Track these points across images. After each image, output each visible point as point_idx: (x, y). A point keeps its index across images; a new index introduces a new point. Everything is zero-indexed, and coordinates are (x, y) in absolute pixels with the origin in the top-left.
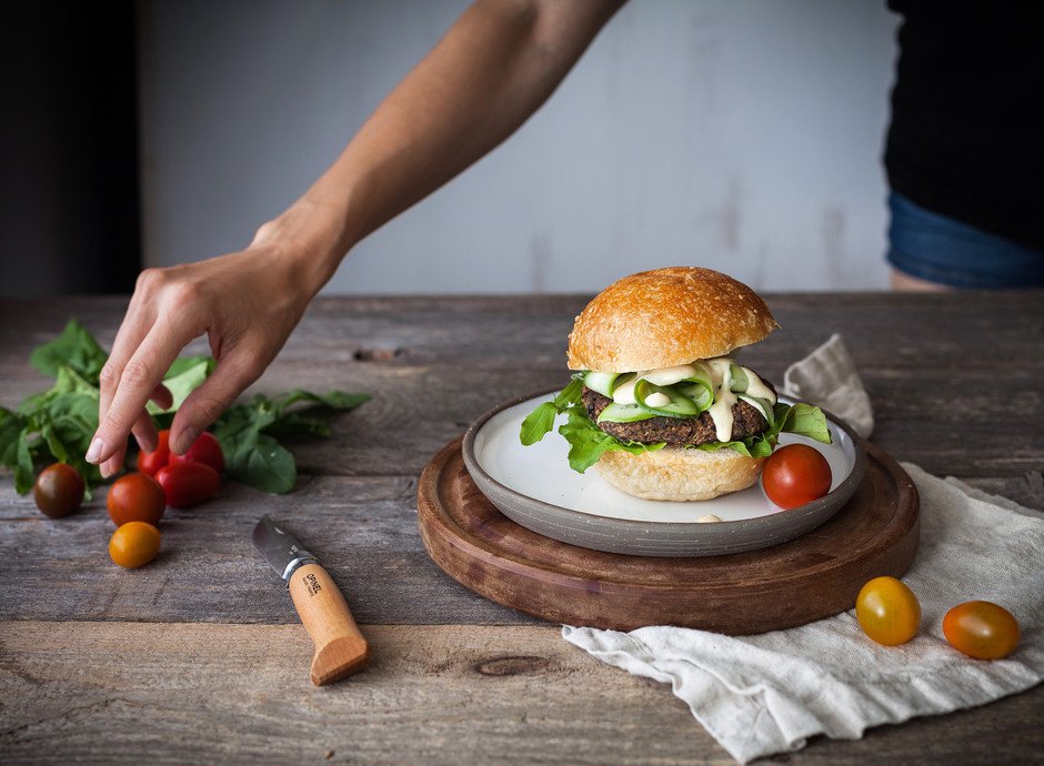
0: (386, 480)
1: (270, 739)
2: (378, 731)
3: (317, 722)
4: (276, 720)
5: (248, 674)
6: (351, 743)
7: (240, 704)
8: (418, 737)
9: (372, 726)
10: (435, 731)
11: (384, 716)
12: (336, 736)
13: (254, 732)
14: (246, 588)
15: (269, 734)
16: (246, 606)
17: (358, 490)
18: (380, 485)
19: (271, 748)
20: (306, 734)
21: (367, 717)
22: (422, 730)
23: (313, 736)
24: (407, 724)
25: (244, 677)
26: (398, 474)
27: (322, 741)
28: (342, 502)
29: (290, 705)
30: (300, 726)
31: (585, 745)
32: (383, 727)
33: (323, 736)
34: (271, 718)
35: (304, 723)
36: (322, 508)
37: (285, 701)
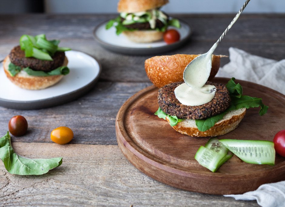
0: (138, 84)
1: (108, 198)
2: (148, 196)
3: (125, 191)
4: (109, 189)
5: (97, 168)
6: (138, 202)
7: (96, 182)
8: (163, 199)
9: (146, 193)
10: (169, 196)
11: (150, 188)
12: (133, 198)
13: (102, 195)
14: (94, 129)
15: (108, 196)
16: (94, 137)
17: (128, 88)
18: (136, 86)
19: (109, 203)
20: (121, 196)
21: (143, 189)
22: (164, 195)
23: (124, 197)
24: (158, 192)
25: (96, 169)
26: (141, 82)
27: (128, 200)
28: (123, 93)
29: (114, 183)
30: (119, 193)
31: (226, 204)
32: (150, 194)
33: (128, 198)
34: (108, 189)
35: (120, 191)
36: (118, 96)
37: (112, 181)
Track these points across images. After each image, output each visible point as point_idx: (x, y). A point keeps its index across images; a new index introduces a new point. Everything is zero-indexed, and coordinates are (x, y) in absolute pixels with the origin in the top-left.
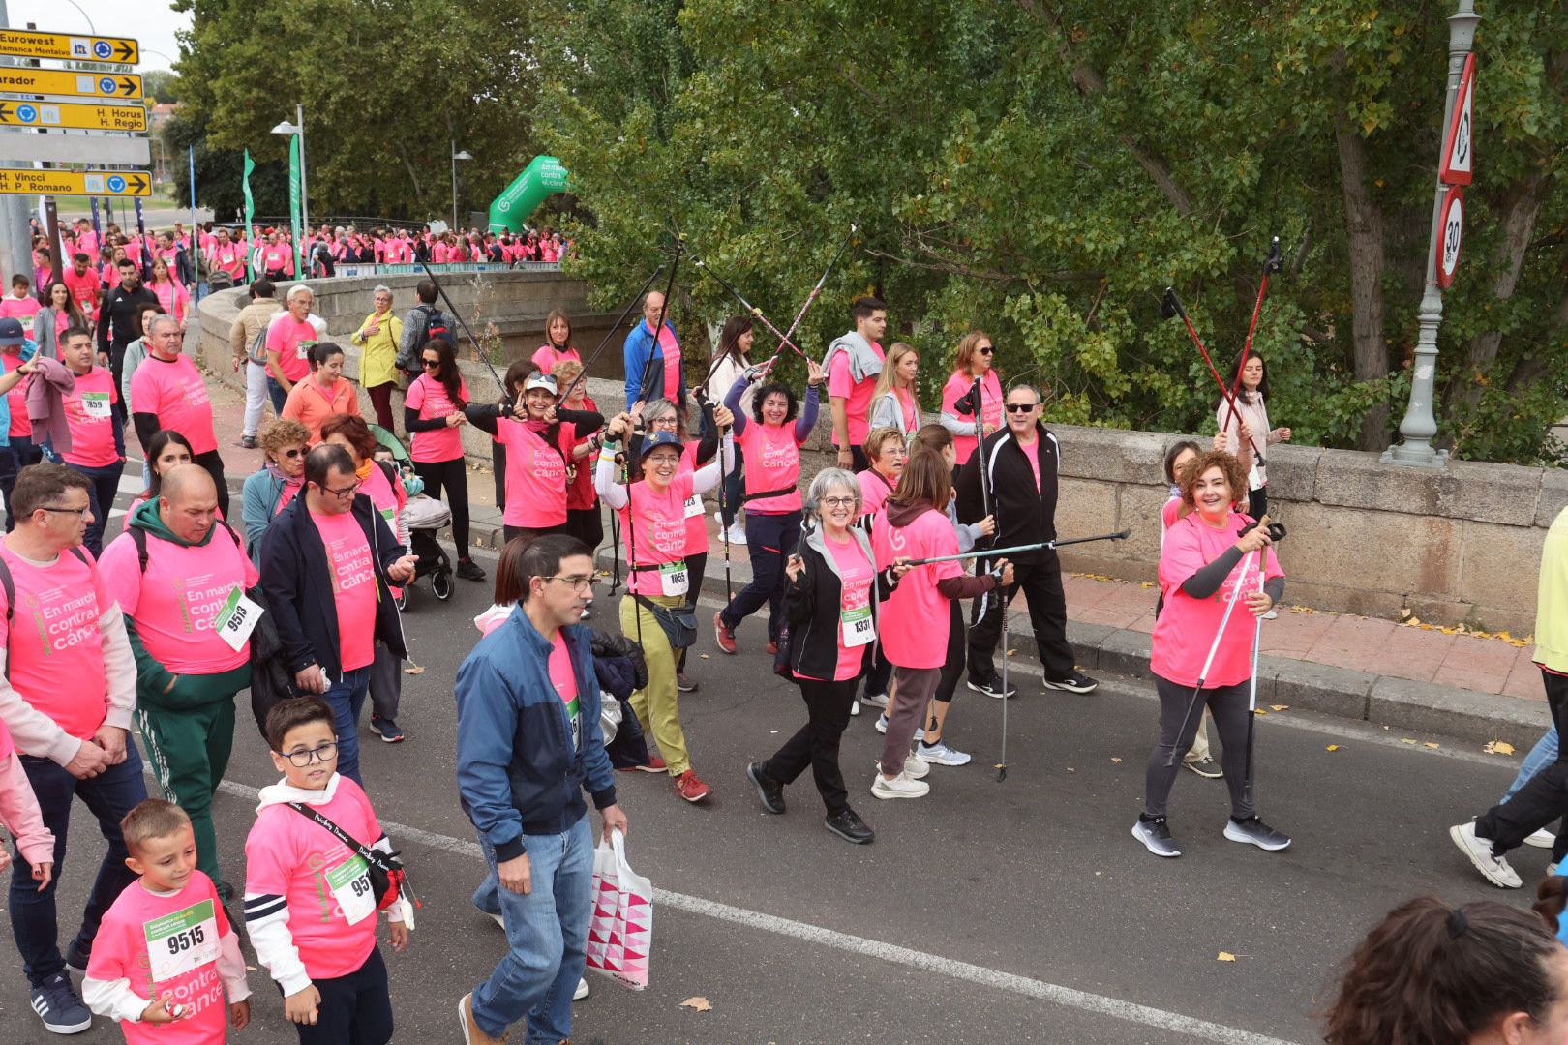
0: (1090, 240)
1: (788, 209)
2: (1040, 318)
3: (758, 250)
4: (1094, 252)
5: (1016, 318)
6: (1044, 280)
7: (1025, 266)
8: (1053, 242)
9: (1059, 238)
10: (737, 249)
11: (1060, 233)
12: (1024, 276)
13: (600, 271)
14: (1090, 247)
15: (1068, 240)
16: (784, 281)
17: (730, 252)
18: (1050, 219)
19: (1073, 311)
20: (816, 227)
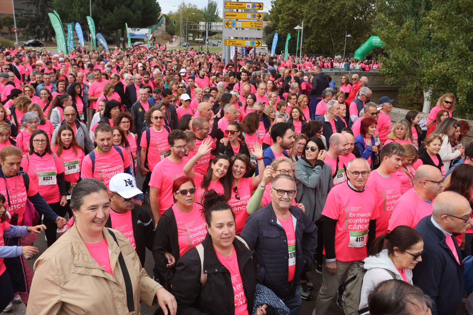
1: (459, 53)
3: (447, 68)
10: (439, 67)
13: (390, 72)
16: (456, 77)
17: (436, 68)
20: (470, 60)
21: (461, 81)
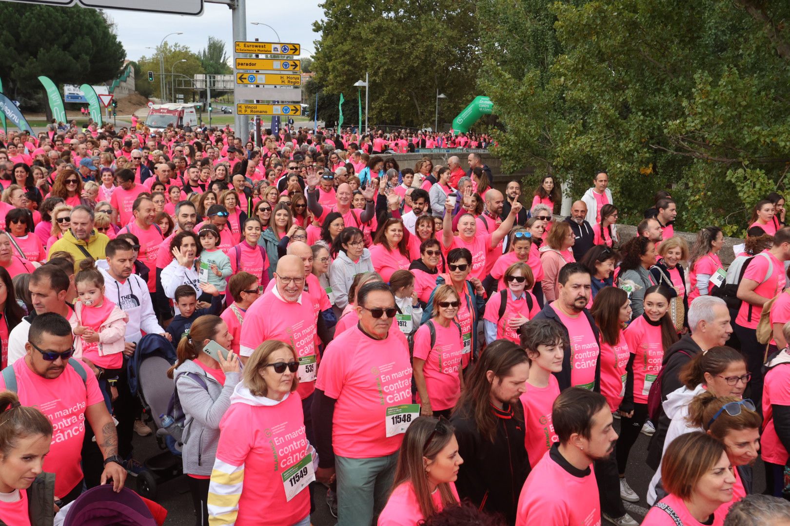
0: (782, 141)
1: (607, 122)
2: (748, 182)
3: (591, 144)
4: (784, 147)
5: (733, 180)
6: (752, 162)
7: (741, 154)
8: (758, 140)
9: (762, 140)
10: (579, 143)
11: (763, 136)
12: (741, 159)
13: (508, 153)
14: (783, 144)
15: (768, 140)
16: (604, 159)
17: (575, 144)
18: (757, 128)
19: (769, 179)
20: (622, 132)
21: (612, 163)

◆ **How to complete this task**: Would you print all of the entries exactly, omitting any image?

◆ **Response area**:
Track these points across images. After each image, output each visible point as point_idx: (x, y). A point keeps its index across images; a new index introduces a new point. Everything is zero-indexed, and coordinates are (x, y) in absolute pixels with the origin in the top-left.
0: (386, 480)
1: (270, 739)
2: (378, 731)
3: (317, 722)
4: (276, 720)
5: (248, 674)
6: (351, 743)
7: (240, 704)
8: (418, 737)
9: (372, 726)
10: (435, 731)
11: (384, 716)
12: (336, 736)
13: (254, 732)
14: (246, 588)
15: (269, 734)
16: (246, 606)
17: (358, 490)
18: (380, 485)
19: (271, 748)
20: (306, 734)
21: (367, 717)
22: (422, 730)
23: (313, 736)
24: (407, 724)
25: (244, 677)
26: (398, 474)
27: (322, 741)
28: (342, 502)
29: (290, 705)
30: (300, 726)
31: (585, 745)
32: (383, 727)
33: (323, 736)
34: (271, 718)
35: (304, 723)
36: (322, 508)
37: (285, 701)
0: (138, 84)
1: (108, 198)
2: (148, 196)
3: (125, 191)
4: (109, 189)
5: (97, 168)
6: (138, 202)
7: (96, 182)
8: (163, 199)
9: (146, 193)
10: (169, 196)
11: (150, 188)
12: (133, 198)
13: (102, 195)
14: (94, 129)
15: (108, 196)
16: (94, 137)
17: (128, 88)
18: (136, 86)
19: (109, 203)
20: (121, 196)
21: (143, 189)
22: (164, 195)
23: (124, 197)
24: (158, 192)
25: (96, 169)
26: (141, 82)
27: (128, 200)
28: (123, 93)
29: (114, 183)
30: (119, 193)
31: (226, 204)
32: (150, 194)
33: (128, 198)
34: (108, 189)
35: (120, 191)
36: (118, 96)
37: (112, 181)
Track these points across images. After each image, output each visible point as point_idx: (x, y). A point keeps its index across images; a new index introduces a new point. Everything is zero-indexed, and coordinates are (x, y) in absolute pixels with the origin in the top-left.
0: (1090, 240)
1: (788, 209)
2: (1040, 318)
3: (758, 250)
4: (1094, 252)
5: (1016, 318)
6: (1044, 280)
7: (1025, 266)
8: (1053, 242)
9: (1059, 238)
10: (737, 249)
11: (1060, 233)
12: (1024, 276)
13: (600, 271)
14: (1090, 247)
15: (1068, 240)
16: (784, 281)
17: (730, 252)
18: (1050, 219)
19: (1073, 311)
20: (816, 227)
1: (459, 53)
3: (447, 68)
10: (439, 67)
13: (390, 72)
16: (456, 77)
17: (436, 68)
20: (470, 60)
21: (461, 81)
0: (782, 141)
1: (607, 122)
2: (748, 182)
3: (591, 144)
4: (784, 147)
5: (733, 180)
6: (752, 162)
7: (741, 154)
8: (758, 140)
9: (762, 140)
10: (579, 143)
11: (763, 136)
12: (741, 159)
13: (508, 153)
14: (783, 144)
15: (768, 140)
16: (604, 159)
17: (575, 144)
18: (757, 128)
19: (769, 179)
20: (622, 132)
21: (612, 163)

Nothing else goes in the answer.